TEKS BACAAN
▽

Liputan6.com, Jakarta Hadinya Thunderbolts pekan ini menjawab pertanyaan (sebagian pencinta film yang notabene bukan penggemar militan Marvel): Apalagi yang bisa disajikan setelah Avengers: Endgame dan meninggalnya Iron-Man versi Robert Downey Jr.?
Formula dan selera humornya yang digunakan selama beberapa tahun terakhir relatif bisa “diraba” audiens dan bisa jadi, publik menanti gebrakan baru. Thunderbolts dengan Florence Pugh dan Sebastian Stan di luar dugaan mampu menjawab keraguan publik.
Bayangkan. Tak ada Robert Downey Jr yang ikonis. Tanpa Chris Evan yang charming-nya minta ampun dan Scarlett Johansson absen. Di tangan Jake Schreier, film Thunderbolts malah jadi titik balik di mana semua pemain tampil prima sekaligus meyakinkan.
Inilah review film Thunderbolts. Tak salah film ini beroleh tingkat kesegaran 88 persen dari RottenTomatoes. Ini bukan film pahlawan super menyelamatkan dunia. Ia malah mengajukan pertanyaan esensial: siapa musuh manusia sebenarnya?
Di Balik Kongres Adalah Bucky?
Via telepon, Yelena (Florence Pugh) putri Alexei Shostakov (David Harbour) yang selama ini bekerja untuk Valentina (Julia Louis-Dreyfus) ingin pensiun. Permintaan ini dikabulkan. Syaratnya, Yelena mesti menyelesaikan tugas akhir di bunker sedalam 1,6 km di bawah tanah.

△

TUGAS LATIHAN
(A) Tuliskan kembali bagian ulasan film Thunderbolts di atas mulai dari "Liputan6.com, Jakarta Hadinya" hingga "menjawab keraguan publik.", termasuk kedua batas itu.
(B) Tentukan apakah setiap pernyataan berikut sesuai dengan ulasan film Thunderbolts di atas. Jawab ya atau tidak, lalu kutip kata-kata penentunya dari ulasan itu persis seperti aslinya.
(i) Film Thunderbolts memperoleh tingkat kesegaran 88 persen dari RottenTomatoes.
(ii) Yelena adalah putri Valentina.
(iii) Bunker tempat Yelena menyelesaikan tugas akhirnya berada sedalam 1,6 km di bawah tanah.

DATA YANG DIBERIKAN
▽

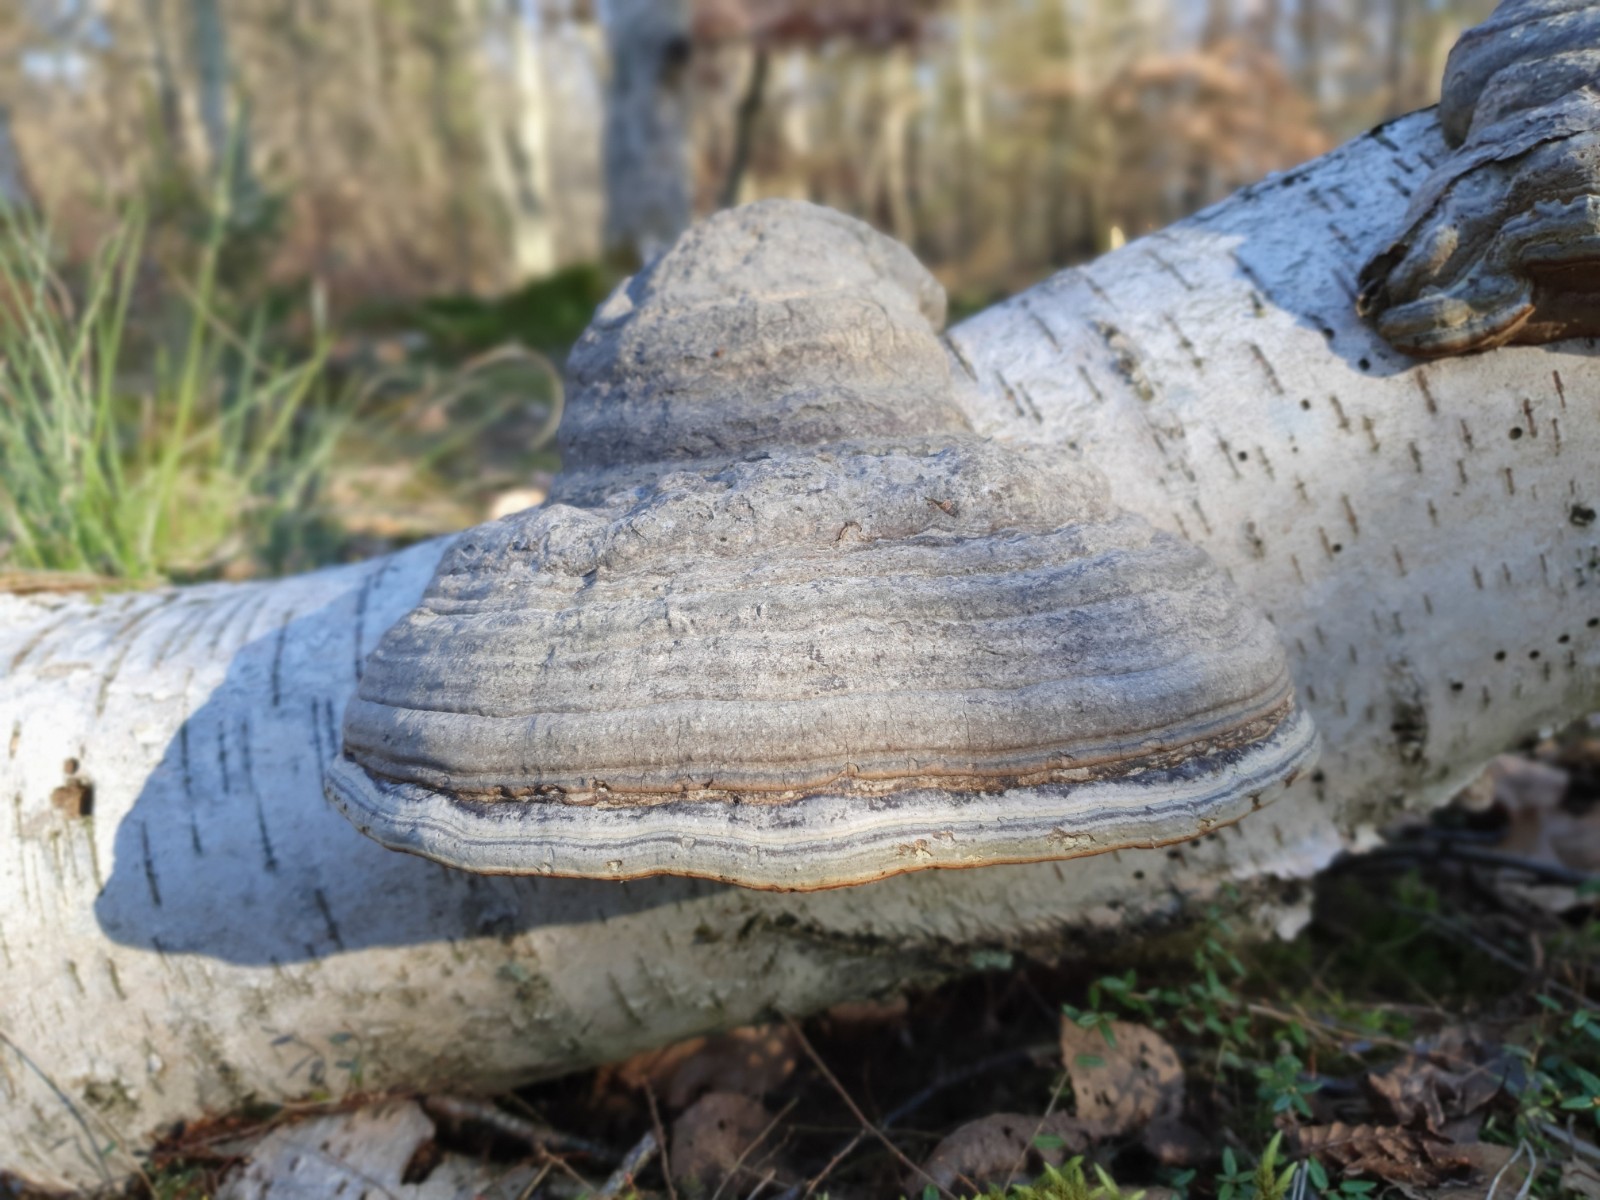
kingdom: Fungi
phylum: Basidiomycota
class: Agaricomycetes
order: Polyporales
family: Polyporaceae
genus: Fomes
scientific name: Fomes fomentarius
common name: tøndersvamp
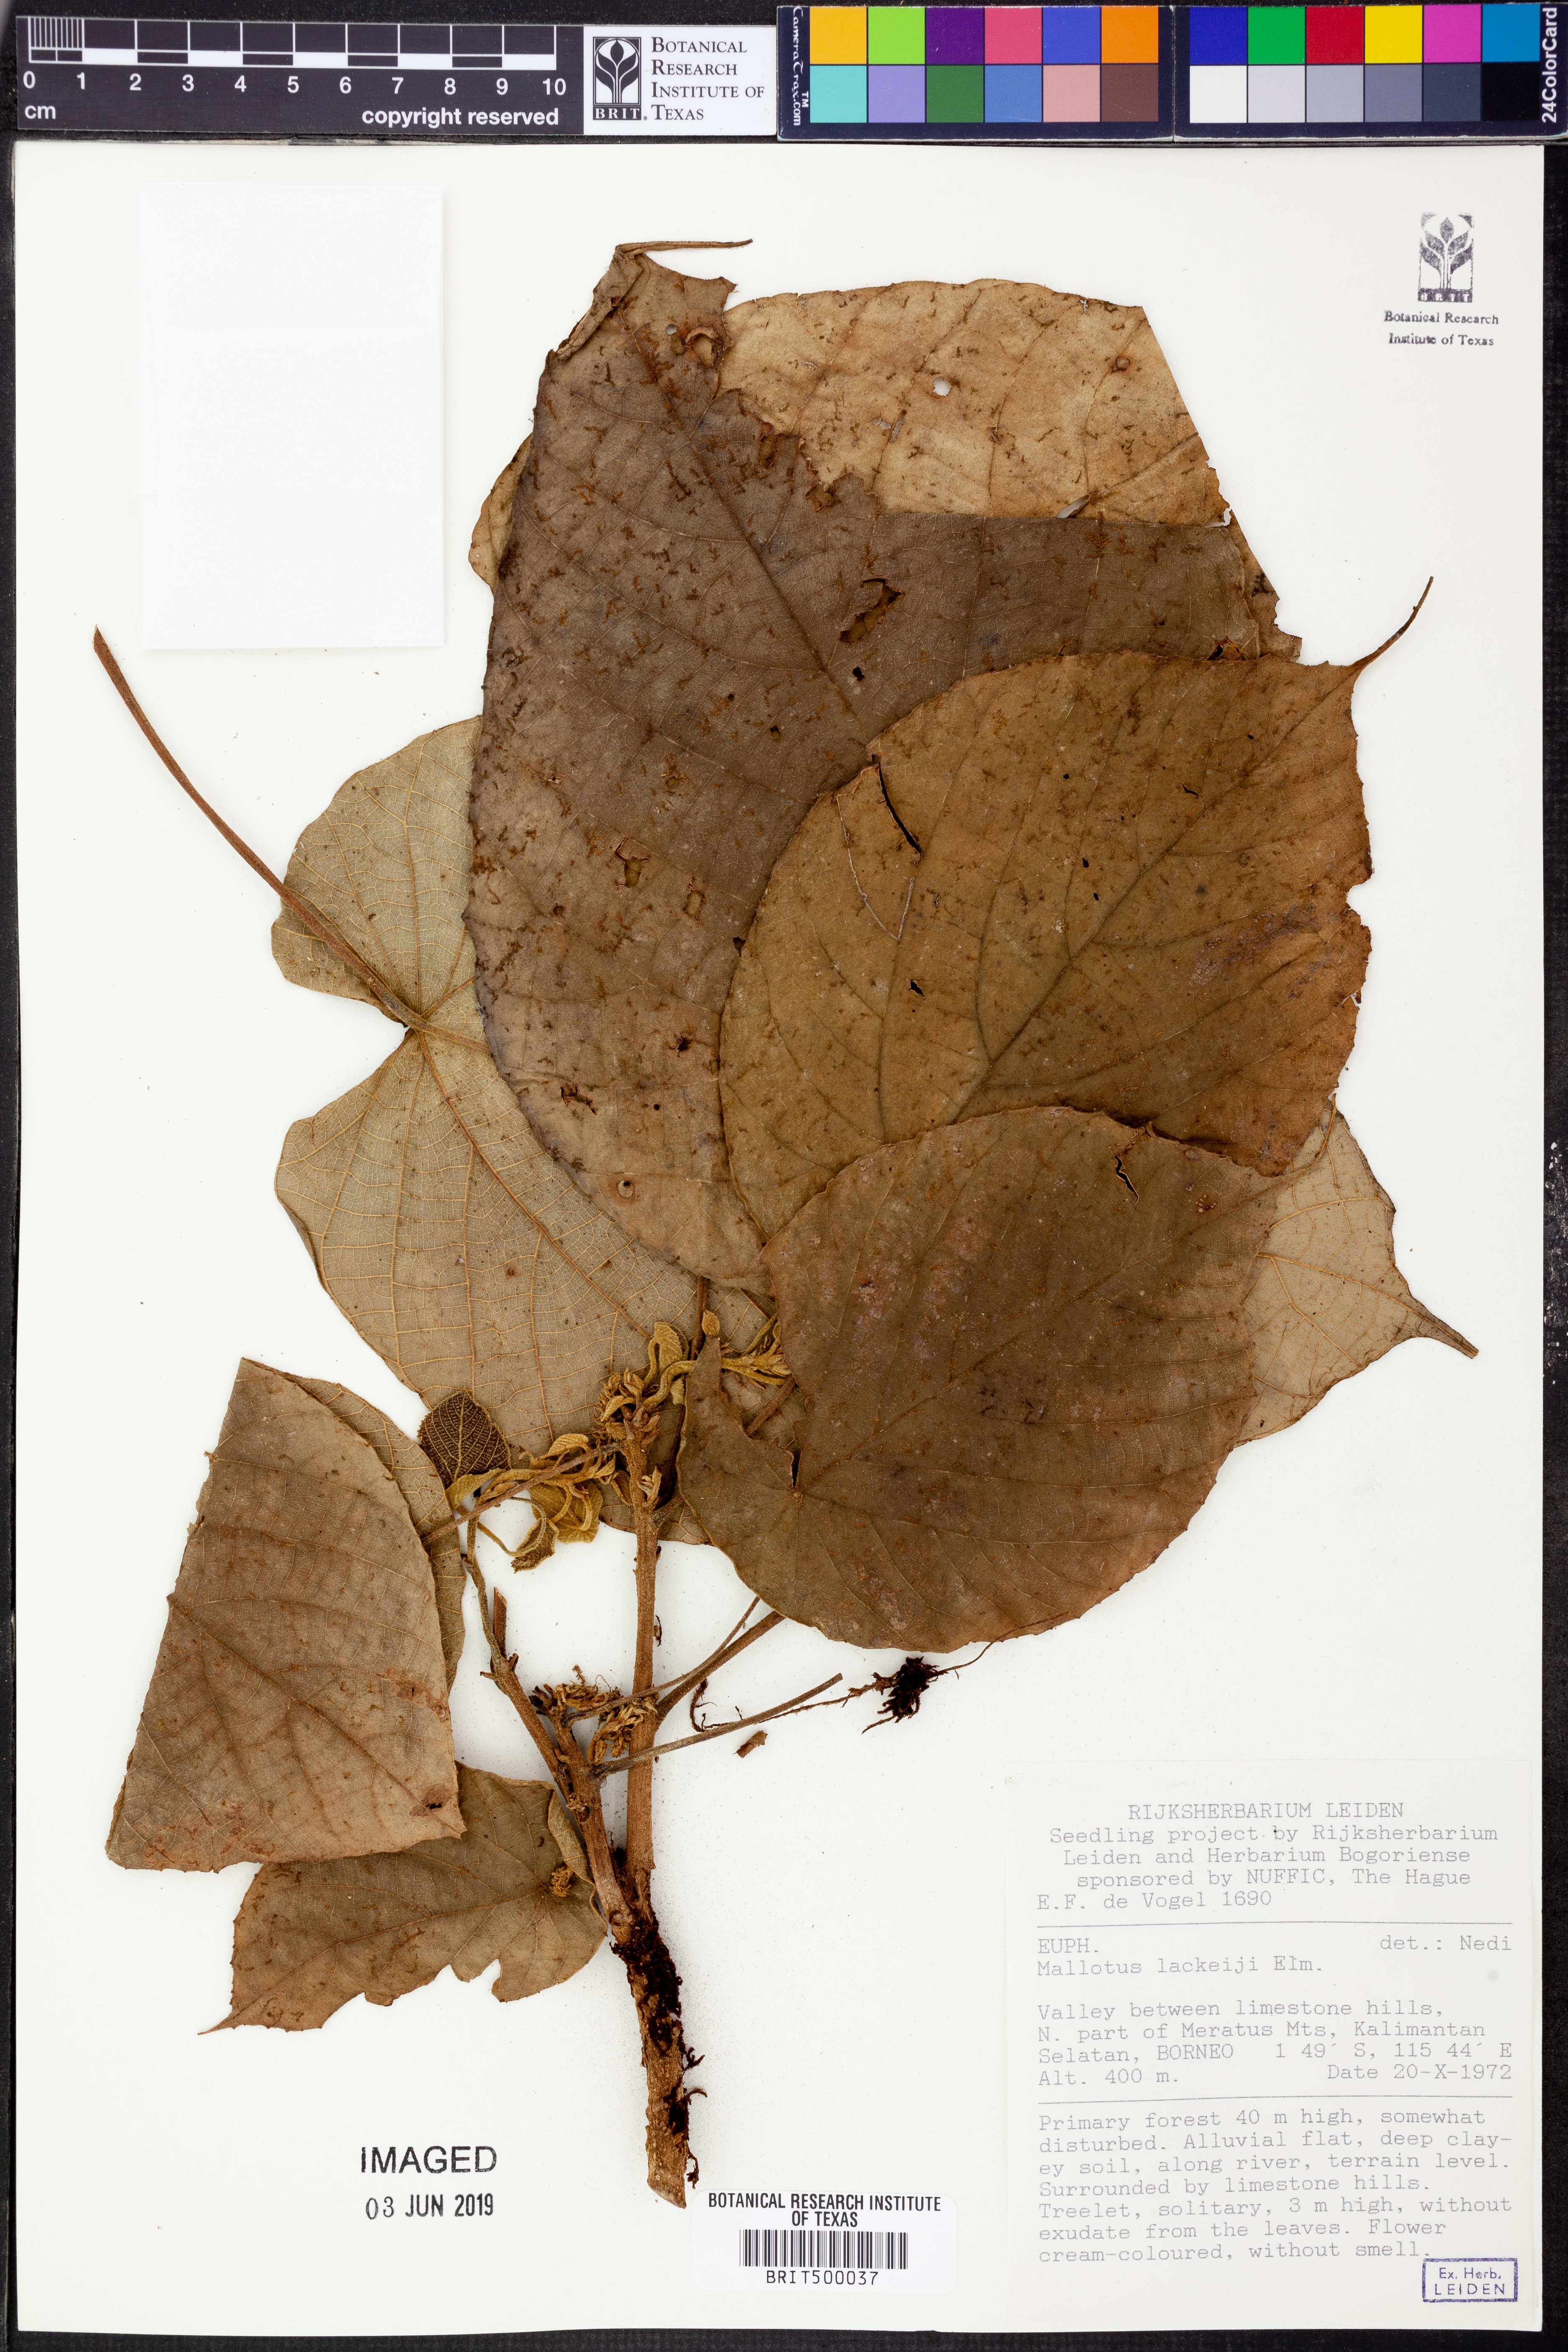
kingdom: Plantae
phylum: Tracheophyta
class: Magnoliopsida
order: Malpighiales
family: Euphorbiaceae
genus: Mallotus
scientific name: Mallotus lackeyi
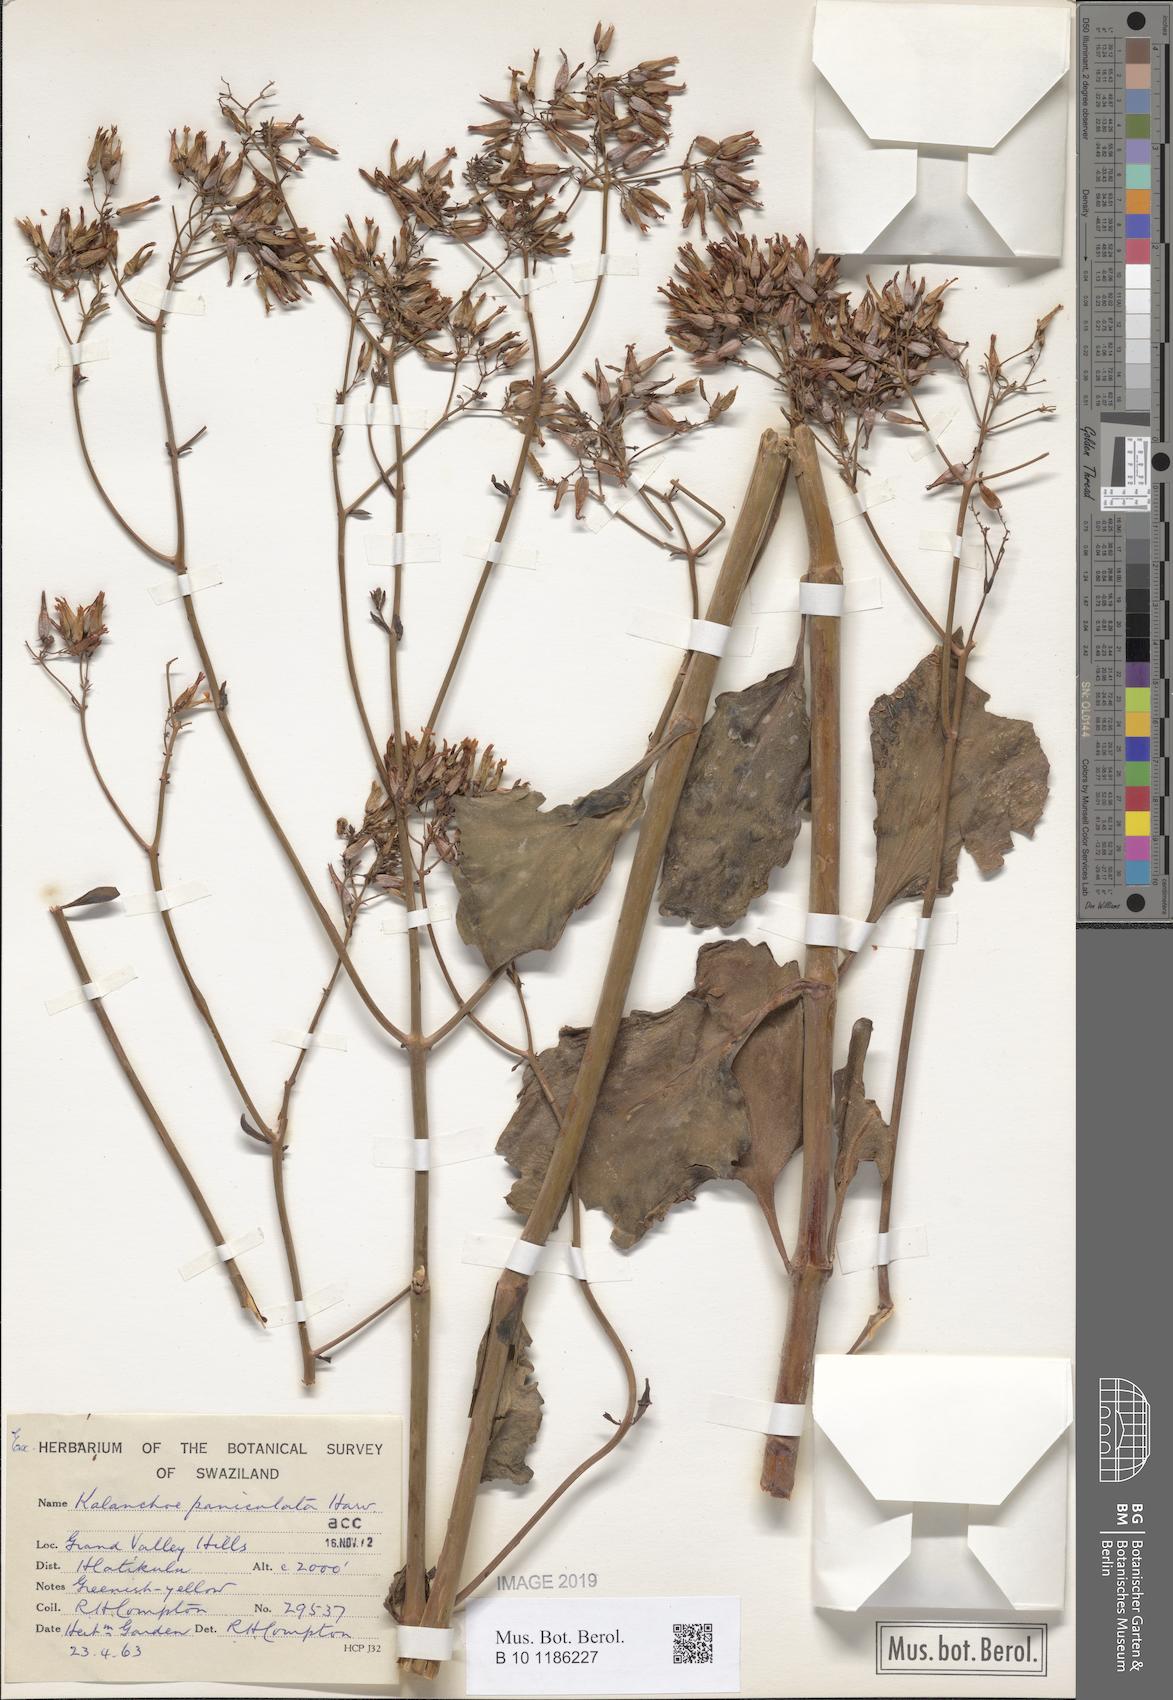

△

KUNCI JAWABAN
(A)
Liputan6.com, Jakarta Hadinya Thunderbolts pekan ini menjawab pertanyaan (sebagian pencinta film yang notabene bukan penggemar militan Marvel): Apalagi yang bisa disajikan setelah Avengers: Endgame dan meninggalnya Iron-Man versi Robert Downey Jr.?
Formula dan selera humornya yang digunakan selama beberapa tahun terakhir relatif bisa “diraba” audiens dan bisa jadi, publik menanti gebrakan baru. Thunderbolts dengan Florence Pugh dan Sebastian Stan di luar dugaan mampu menjawab keraguan publik.

(B)
(i) Ya. Ulasan itu menyebutkan, "Tak salah film ini beroleh tingkat kesegaran 88 persen dari RottenTomatoes."
(ii) Tidak. Ulasan itu menyebutkan, "Yelena (Florence Pugh) putri Alexei Shostakov (David Harbour)".
(iii) Ya. Ulasan itu menyebutkan, "Yelena mesti menyelesaikan tugas akhir di bunker sedalam 1,6 km di bawah tanah."